## Texte fourni
* * * * *

ORIENT XXI > LU, VU, ENTENDU > LITTÉRATURE > SILVIA MORESI >
8 AOÛT 2017
Quel rôle ont joué les écrivains irakiens dans l’histoire de
leur pays ? Des coups d’Etat à la dictature, en passant par
les guerres, ils ont tour à tour raconté la vie quotidienne,
été la caisse de résonance du pouvoir avant de retrouver une
liberté avec l’exil forcé. Aujourd’hui, ils racontent les
divisions d’un pays ravagé.
Un des plus célèbres mythes du livre de la Genèse raconte
qu’à Babel, ville située sur l’Euphrate dans l’actuel Irak,
il fut décidé — alors que sur Terre il n’existait qu’un seul
et unique peuple qui parlait la même langue — de construire
une tour qui menait au ciel. Comme écrit dans la Bible,
Dieu, voyant que la parfaite harmonie entre les êtres
humains rendait possible l’édification de la tour, punit
leur arrogance en donnant à chacun une langue différente
pour qu’ils ne puissent plus se comprendre et mener à bien
leur ouvrage.
Ce mythe biblique qui explique l’origine des diverses
langues existant dans le monde apparaît aujourd’hui comme
une sombre métaphore de la condition du peuple irakien,
déchiré depuis 2003 par de sanglants affrontements
confessionnels, une véritable guerre civile dans laquelle la
« compréhension » entre les êtres humains semble s’être
définitivement perdue.
L’histoire contemporaine irakienne est un long catalogue de
guerres et de coups d’Etat depuis 1921, année de la création
par le Royaume-Uni du royaume d’Irak à la tête duquel fut
installé le roi Fayçal Ben Al-Hussein. Il était alors
convenu que le nouveau souverain défendrait les intérêts
britanniques dans la région, en échange de quoi Londres
garantirait à la nouvelle monarchie sécurité et assistance
militaire, une sorte de « colonialisme indirect » caché
derrière un appareil étatique arabe. Cette influence de
Londres sur le royaume des deux fleuves ne disparut pas
malgré l’expiration du mandat britannique en 1932 et
l’indépendance formelle de l’Irak.

* * * * *

## Consigne 1
Recopiez à l'identique la liste ci-dessous, depuis son tout début jusqu'à la ligne contenant « picture [180, 438, 376, 619] », celle-ci comprise.

[Éléments recensés dans un jeu de données]
* * * * *

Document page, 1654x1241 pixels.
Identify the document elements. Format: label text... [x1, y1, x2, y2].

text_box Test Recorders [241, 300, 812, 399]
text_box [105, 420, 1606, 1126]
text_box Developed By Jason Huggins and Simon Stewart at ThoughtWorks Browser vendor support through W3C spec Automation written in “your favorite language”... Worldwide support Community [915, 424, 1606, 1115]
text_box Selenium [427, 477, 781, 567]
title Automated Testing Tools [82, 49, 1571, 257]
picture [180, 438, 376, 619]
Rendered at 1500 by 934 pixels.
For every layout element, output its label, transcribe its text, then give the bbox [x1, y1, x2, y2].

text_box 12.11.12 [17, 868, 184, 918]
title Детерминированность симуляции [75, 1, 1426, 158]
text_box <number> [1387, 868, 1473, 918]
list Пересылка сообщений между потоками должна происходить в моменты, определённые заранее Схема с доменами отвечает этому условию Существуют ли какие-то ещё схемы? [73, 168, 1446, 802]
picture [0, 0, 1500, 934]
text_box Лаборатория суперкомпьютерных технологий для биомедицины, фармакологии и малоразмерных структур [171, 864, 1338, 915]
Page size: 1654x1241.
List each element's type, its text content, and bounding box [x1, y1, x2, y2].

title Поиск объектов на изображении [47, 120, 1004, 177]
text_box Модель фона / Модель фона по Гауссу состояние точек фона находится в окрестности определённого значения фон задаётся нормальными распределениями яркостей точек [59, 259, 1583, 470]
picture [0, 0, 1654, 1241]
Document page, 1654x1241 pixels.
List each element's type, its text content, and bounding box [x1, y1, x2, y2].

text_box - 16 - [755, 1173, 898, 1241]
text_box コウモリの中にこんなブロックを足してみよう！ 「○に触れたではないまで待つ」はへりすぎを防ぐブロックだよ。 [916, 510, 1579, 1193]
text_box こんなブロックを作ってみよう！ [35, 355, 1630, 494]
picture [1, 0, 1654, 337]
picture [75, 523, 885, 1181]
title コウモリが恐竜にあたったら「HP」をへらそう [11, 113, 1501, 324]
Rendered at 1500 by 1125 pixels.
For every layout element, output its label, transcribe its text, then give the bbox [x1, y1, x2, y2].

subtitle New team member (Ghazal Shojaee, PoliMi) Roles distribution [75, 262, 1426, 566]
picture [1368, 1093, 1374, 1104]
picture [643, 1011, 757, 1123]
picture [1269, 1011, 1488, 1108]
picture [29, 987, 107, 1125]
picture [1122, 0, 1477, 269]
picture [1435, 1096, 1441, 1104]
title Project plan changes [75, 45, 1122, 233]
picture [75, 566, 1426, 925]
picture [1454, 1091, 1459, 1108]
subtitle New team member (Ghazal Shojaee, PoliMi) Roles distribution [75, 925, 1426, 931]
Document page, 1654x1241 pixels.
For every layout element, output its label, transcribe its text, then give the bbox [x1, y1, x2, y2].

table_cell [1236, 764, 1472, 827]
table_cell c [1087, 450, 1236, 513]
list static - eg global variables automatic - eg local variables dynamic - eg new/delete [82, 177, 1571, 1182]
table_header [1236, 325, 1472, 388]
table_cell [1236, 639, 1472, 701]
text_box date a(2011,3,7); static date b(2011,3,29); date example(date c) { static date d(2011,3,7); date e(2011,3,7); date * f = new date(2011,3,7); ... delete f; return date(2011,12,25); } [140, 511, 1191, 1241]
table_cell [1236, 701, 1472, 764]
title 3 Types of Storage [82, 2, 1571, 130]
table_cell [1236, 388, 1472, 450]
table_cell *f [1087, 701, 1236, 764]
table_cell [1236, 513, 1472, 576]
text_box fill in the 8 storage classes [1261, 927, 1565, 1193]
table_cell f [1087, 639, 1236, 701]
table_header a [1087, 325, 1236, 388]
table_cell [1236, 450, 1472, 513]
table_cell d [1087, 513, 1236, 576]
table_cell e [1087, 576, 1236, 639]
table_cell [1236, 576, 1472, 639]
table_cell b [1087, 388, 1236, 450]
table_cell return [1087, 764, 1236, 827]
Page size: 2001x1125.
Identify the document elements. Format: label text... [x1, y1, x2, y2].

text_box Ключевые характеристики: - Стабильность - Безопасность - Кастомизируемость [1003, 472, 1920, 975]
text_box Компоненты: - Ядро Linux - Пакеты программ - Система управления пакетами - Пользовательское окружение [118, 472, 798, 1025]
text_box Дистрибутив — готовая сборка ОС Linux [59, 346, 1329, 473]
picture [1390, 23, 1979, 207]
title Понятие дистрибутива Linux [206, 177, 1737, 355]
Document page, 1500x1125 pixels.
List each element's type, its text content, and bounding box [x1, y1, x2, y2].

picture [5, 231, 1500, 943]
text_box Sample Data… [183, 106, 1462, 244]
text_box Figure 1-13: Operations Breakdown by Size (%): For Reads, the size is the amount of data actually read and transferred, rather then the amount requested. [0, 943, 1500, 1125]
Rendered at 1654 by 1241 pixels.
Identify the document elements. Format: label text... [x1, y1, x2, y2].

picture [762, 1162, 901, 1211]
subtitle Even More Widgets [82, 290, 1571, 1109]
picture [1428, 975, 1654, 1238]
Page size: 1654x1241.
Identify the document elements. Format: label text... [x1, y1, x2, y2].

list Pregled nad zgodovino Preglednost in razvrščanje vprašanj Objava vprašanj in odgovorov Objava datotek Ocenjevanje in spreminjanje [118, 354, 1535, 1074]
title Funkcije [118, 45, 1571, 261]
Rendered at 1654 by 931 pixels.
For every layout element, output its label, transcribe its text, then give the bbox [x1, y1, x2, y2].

* * * * *

## Consigne 2
D'après le texte sur les écrivains irakiens, en quelle année le Royaume-Uni a-t-il créé le royaume d'Irak ?

## Résultat complet 1
Document page, 1654x1241 pixels.
Identify the document elements. Format: label text... [x1, y1, x2, y2].

text_box Test Recorders [241, 300, 812, 399]
text_box [105, 420, 1606, 1126]
text_box Developed By Jason Huggins and Simon Stewart at ThoughtWorks Browser vendor support through W3C spec Automation written in “your favorite language”... Worldwide support Community [915, 424, 1606, 1115]
text_box Selenium [427, 477, 781, 567]
title Automated Testing Tools [82, 49, 1571, 257]
picture [180, 438, 376, 619]

## Résultat complet 2
En 1921.